Em relação a Félix, fez um bom jogo. É o melhor português em campo nos primeiros 45’. Entrelinhas fez diferença e, não raras vezes, assumiu ao máximo os lances de maior perigo da seleção. Impôs a sua qualidade e não marcou por pouco.
Ronaldo faz um jogo apagado, sem grandes contribuições para o futebol da seleção nacional. Enquanto homem de área não letal e, enquanto jogador de equipa, pouco e mal se associou com os restantes colegas.
Sobre a exibição de António Silva. É uma exibição desastrosa. Não deverá ser titular nesta seleção e, se o for, é um erro.
O lance do penálti é um pouco ingrato pois o central vai tentar remendar uma perda de bola de João Neves praticamente dentro da grande área.
Em relação às substituições: é incompreensível recorrer Ruben Neves para dar mais capacidade de construção no último terço, um problema óbvio. É como querer curar um cancro do pulmão fumando 10 maços de Marlboro.
João Neves devia ter saído de campo muito mais cedo para dar lugar a um jogador com maior capacidade de galgar terreno.
Os pontos positivos do jogo: Chico mostra-se, previsivelmente, como mais que uma solução para entrar em cima dos 90’. É um abre-latas e um criativo puro. Pedro Neto não teve nenhuma exibição de outro mundo – a solidão já mencionada não o favoreceu – mas merece ser tido em conta como desequilibrador a utilizar na segunda parte de jogos mais fechados.
João Félix teve uma ótima exibição. Jogar com ele entrelinhas e contar com a sua criatividade e técnica é um privilégio. É nesta função que melhor joga – já o tinha mostrado contra a Irlanda.
Martínez falou em não termos tido “clareza nem último passe” na conferência após o jogo. É normal não ter a clareza nem o último passe quando os protagonistas destes momentos estão fora de campo e, quem lá está dentro, não está habituado a desempenhar as funções que geram a “clareza” de que Martinez falha.
O selecionar referiu também que “individualmente, os jogadores podiam mostrar o que queriam fazer pela seleção, a Geórgia fez isso”, alegando alguma falta de compromisso aos jogadores da seleção.
Falar de pouca entrega quando se coloca jogadores em funções sobrepostas e cujo sentido é escasso, chega a ser perturbador.

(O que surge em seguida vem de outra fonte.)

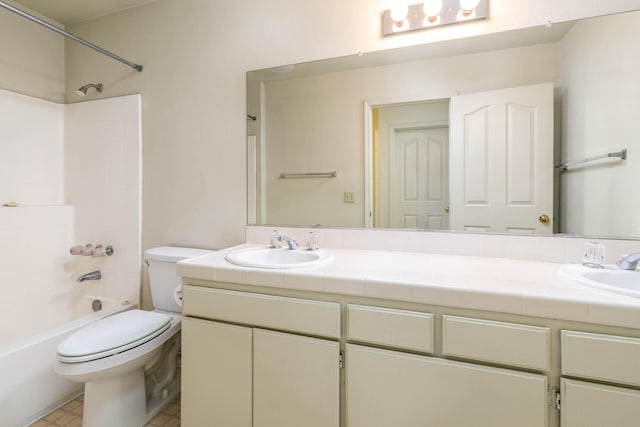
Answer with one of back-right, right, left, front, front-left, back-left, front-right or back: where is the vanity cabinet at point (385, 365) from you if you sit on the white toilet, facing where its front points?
left

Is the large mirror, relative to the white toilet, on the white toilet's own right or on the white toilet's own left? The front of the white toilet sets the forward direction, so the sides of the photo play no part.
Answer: on the white toilet's own left

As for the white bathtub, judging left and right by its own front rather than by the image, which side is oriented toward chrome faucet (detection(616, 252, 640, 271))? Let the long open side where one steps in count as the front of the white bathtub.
front

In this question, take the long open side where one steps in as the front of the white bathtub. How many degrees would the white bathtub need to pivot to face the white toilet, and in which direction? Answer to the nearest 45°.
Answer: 0° — it already faces it

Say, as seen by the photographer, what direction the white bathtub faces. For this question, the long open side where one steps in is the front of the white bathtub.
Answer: facing the viewer and to the right of the viewer

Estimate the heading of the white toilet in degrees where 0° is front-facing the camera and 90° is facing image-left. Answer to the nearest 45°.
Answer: approximately 45°

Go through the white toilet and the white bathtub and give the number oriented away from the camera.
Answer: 0

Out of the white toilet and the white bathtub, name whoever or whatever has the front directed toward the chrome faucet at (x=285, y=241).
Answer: the white bathtub

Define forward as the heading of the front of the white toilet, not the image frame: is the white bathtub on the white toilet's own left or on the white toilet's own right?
on the white toilet's own right

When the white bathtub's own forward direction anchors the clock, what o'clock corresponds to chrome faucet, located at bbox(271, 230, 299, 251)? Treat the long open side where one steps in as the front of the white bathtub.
The chrome faucet is roughly at 12 o'clock from the white bathtub.

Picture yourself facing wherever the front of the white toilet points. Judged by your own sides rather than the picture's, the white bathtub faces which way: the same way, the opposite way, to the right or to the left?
to the left

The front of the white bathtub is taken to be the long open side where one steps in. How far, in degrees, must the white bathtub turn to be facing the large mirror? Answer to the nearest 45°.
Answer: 0° — it already faces it
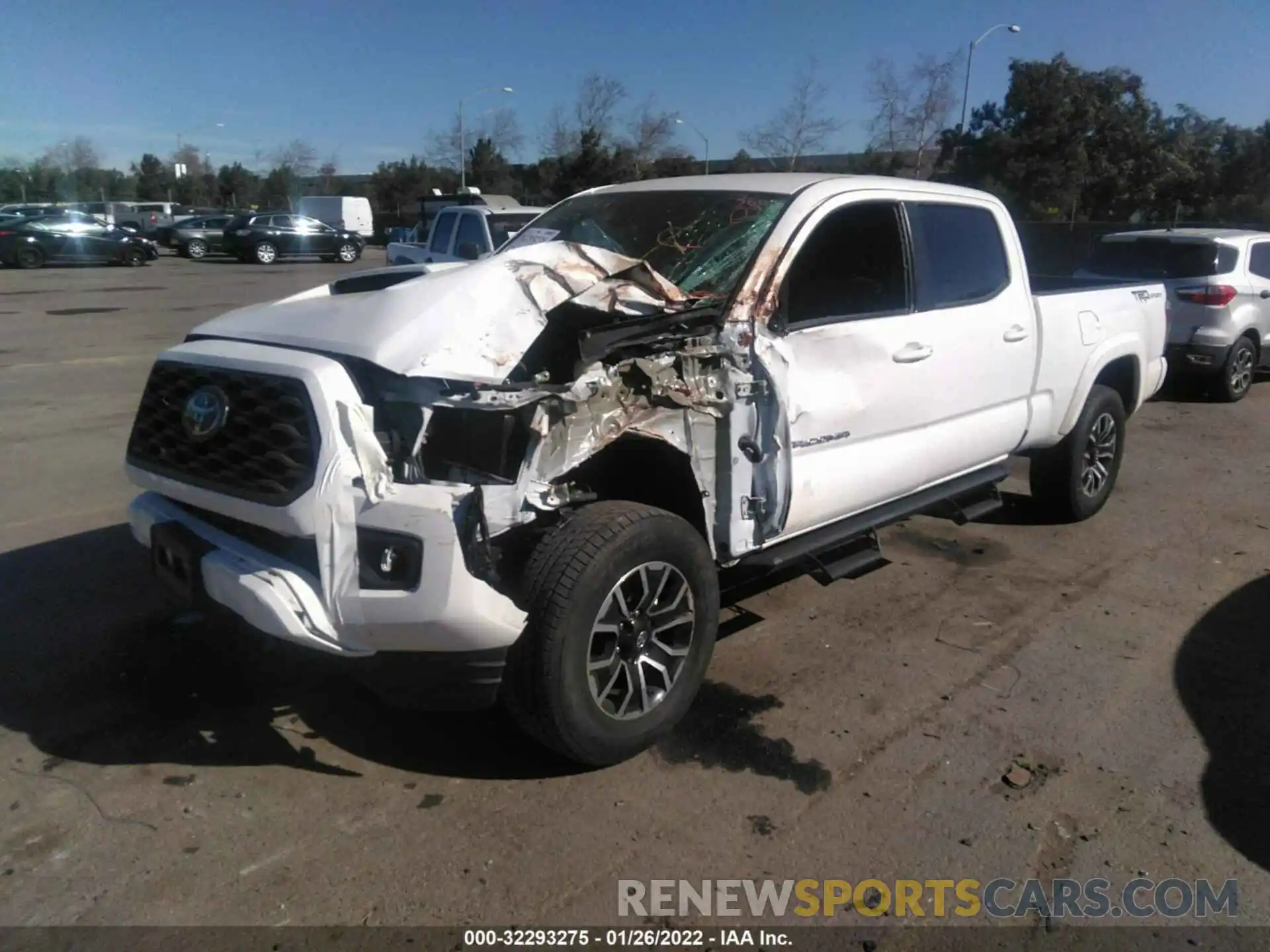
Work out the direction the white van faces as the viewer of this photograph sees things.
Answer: facing away from the viewer and to the left of the viewer

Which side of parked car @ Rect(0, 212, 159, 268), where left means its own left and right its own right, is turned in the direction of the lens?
right

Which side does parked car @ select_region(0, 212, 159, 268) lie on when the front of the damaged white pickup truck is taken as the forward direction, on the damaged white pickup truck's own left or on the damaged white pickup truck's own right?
on the damaged white pickup truck's own right

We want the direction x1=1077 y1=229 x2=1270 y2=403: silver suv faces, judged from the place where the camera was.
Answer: facing away from the viewer and to the right of the viewer

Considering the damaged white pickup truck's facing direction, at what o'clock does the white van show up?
The white van is roughly at 4 o'clock from the damaged white pickup truck.

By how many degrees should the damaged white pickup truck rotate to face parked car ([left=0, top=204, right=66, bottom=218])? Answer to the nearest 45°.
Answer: approximately 90° to its right

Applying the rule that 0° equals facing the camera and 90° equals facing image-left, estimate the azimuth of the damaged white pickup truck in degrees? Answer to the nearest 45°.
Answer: approximately 45°
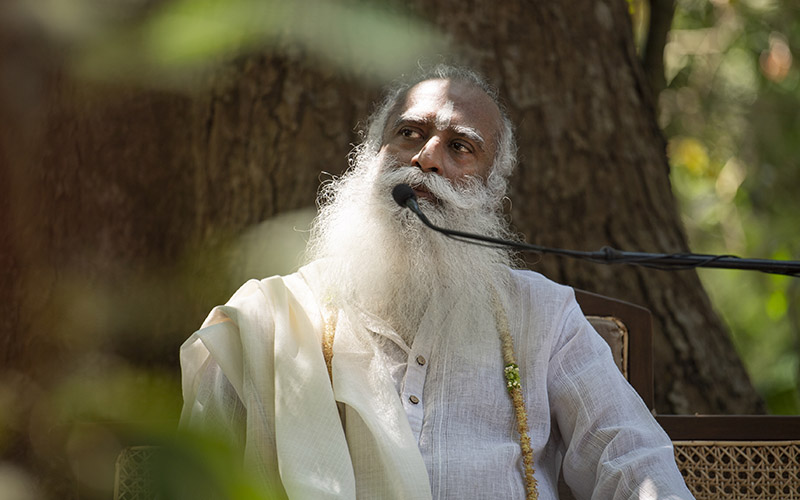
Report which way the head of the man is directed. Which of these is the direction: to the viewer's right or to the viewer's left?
to the viewer's left

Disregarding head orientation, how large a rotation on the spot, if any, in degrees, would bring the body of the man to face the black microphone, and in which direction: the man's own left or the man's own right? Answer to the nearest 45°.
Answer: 0° — they already face it

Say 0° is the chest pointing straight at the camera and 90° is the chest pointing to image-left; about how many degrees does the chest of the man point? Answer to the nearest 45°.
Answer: approximately 0°
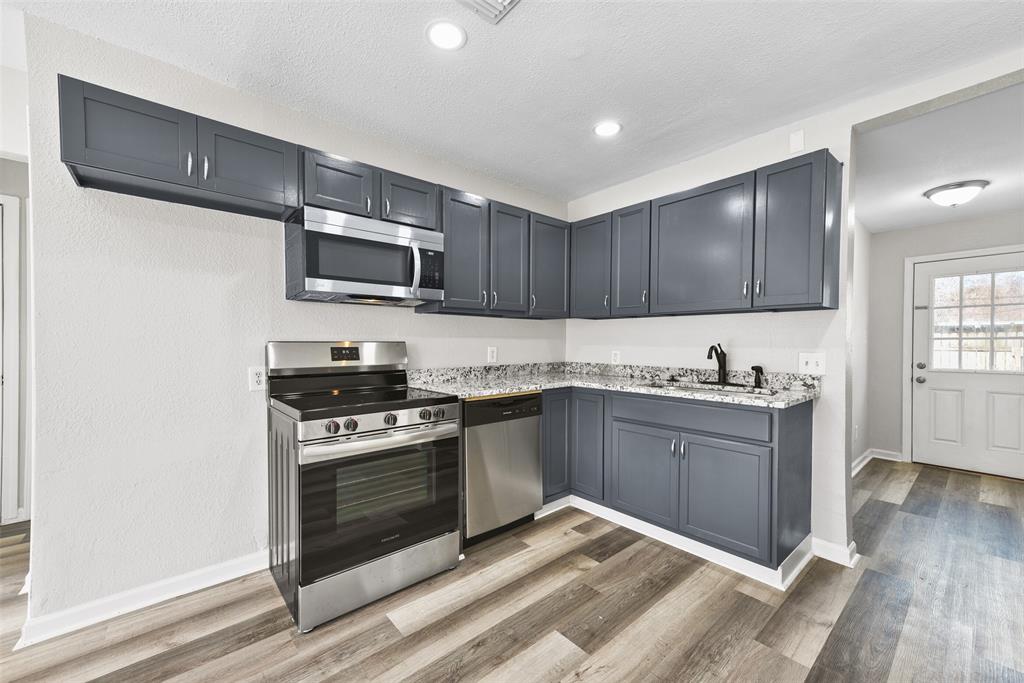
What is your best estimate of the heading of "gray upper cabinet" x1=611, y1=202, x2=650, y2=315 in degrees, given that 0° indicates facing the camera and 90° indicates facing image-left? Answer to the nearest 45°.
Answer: approximately 45°

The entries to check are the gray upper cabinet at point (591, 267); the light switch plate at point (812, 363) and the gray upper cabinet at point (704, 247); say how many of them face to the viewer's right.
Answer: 0

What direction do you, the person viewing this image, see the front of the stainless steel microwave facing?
facing the viewer and to the right of the viewer

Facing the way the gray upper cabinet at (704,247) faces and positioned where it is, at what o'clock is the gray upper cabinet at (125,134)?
the gray upper cabinet at (125,134) is roughly at 12 o'clock from the gray upper cabinet at (704,247).

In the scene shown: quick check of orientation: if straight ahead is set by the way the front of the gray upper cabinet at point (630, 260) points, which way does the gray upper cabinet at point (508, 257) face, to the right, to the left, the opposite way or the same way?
to the left

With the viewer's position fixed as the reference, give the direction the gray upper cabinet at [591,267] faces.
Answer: facing the viewer and to the left of the viewer

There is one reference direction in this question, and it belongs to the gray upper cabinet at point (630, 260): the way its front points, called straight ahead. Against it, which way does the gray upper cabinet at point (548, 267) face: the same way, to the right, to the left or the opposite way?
to the left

Martinez compara o jogo da Geórgia ao da Irlanda. A única semelhança entre os jogos é o facto de termos 3 centrais em ambos. O modelo foi diferente, os jogadores diferentes foram – Cancelo à esquerda, Leão a abrir à esquerda ou como interior, Dalot a jogar aberto (e não a interior) à direita e Bruno no meio-campo, não Palhinha. Martinez deve ter feito alguma confusão com os jogos que viu.
Último ponto em relação ao selecionador português: falar da inconsistência do VAR após esta derrota quando podia estar 1 hora a falar as suas próprias inconsistências é, no mínimo, irónico.
Já tínhamos sentido dificuldades a defrontar a Croácia. Hoje voltamos a espreitar para o fundo de um abismo no qual temos todas as capacidades de não cair – individualmente somos top 2/3 melhores seleções do Mundo – mas se continuarmos a ignorar a desorganização que esta seleção tem sido e para a falta de soluções que Martinez tem para quando as coisas correm menos bem, bem que podemos começar a ensinar os jogadores a usarem instrumentos para fazerem rappel, será preciso.
Ontem jogámos mal. Perdemos de forma mais que merecida. Embora não existisse nada para ganhar, muita coisa podia ser perdida. A confiança em certos jogadores, a desconfiança num grupo que podia, facilmente, passar de cabeça leve à próxima fase.
Roberto Martinez é um selecionador fraco. Não tem ideias. Não consegue ter intenção em nada. Não consegue reparar erros. Vamos de cruzamento em cruzamento, de remate de longe em remate de longe até ao nosso expectável fim.